*** Records for processing ***
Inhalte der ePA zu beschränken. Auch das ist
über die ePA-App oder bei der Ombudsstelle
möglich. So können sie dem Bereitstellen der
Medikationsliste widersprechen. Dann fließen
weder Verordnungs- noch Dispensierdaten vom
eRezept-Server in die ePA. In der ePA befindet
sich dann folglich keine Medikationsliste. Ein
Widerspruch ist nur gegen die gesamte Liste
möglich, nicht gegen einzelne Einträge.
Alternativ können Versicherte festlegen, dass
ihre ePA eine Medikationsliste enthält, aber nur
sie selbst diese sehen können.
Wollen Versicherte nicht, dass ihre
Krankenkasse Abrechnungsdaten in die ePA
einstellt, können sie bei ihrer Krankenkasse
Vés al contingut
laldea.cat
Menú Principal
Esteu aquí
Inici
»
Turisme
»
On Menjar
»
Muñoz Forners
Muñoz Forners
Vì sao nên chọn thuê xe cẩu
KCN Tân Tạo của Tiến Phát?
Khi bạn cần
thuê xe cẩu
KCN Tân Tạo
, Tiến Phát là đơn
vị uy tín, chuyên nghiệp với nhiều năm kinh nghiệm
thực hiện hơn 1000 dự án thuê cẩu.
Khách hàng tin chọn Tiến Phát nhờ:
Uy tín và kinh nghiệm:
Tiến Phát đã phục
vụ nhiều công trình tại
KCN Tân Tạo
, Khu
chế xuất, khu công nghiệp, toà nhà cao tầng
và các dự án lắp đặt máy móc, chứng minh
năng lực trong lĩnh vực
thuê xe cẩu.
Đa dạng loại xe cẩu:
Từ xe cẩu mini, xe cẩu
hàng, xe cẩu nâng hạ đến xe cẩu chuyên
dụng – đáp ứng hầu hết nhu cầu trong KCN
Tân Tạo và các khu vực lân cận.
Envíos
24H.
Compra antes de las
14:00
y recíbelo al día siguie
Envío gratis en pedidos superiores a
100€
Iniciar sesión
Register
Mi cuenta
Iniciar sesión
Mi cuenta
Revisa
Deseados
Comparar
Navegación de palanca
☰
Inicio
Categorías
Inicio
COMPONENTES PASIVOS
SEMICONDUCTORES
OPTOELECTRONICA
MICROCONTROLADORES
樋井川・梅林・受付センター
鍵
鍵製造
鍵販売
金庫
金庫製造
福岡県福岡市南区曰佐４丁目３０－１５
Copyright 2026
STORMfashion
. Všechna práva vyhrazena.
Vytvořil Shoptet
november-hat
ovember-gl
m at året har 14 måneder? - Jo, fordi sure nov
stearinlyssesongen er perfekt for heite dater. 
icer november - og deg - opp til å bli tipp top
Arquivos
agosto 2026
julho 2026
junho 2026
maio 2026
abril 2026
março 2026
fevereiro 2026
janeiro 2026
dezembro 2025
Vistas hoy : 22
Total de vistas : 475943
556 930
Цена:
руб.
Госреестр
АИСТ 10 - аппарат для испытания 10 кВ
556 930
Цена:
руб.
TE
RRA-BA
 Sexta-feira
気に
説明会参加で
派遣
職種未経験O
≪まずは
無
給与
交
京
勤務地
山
***
* _Task to complete_: Reproduce the lines of the listing above, word for word, from its very start through the line with "Widerspruch ist nur gegen die gesamte Liste", including both ends.

* _Answer space_:
Inhalte der ePA zu beschränken. Auch das ist
über die ePA-App oder bei der Ombudsstelle
möglich. So können sie dem Bereitstellen der
Medikationsliste widersprechen. Dann fließen
weder Verordnungs- noch Dispensierdaten vom
eRezept-Server in die ePA. In der ePA befindet
sich dann folglich keine Medikationsliste. Ein
Widerspruch ist nur gegen die gesamte Liste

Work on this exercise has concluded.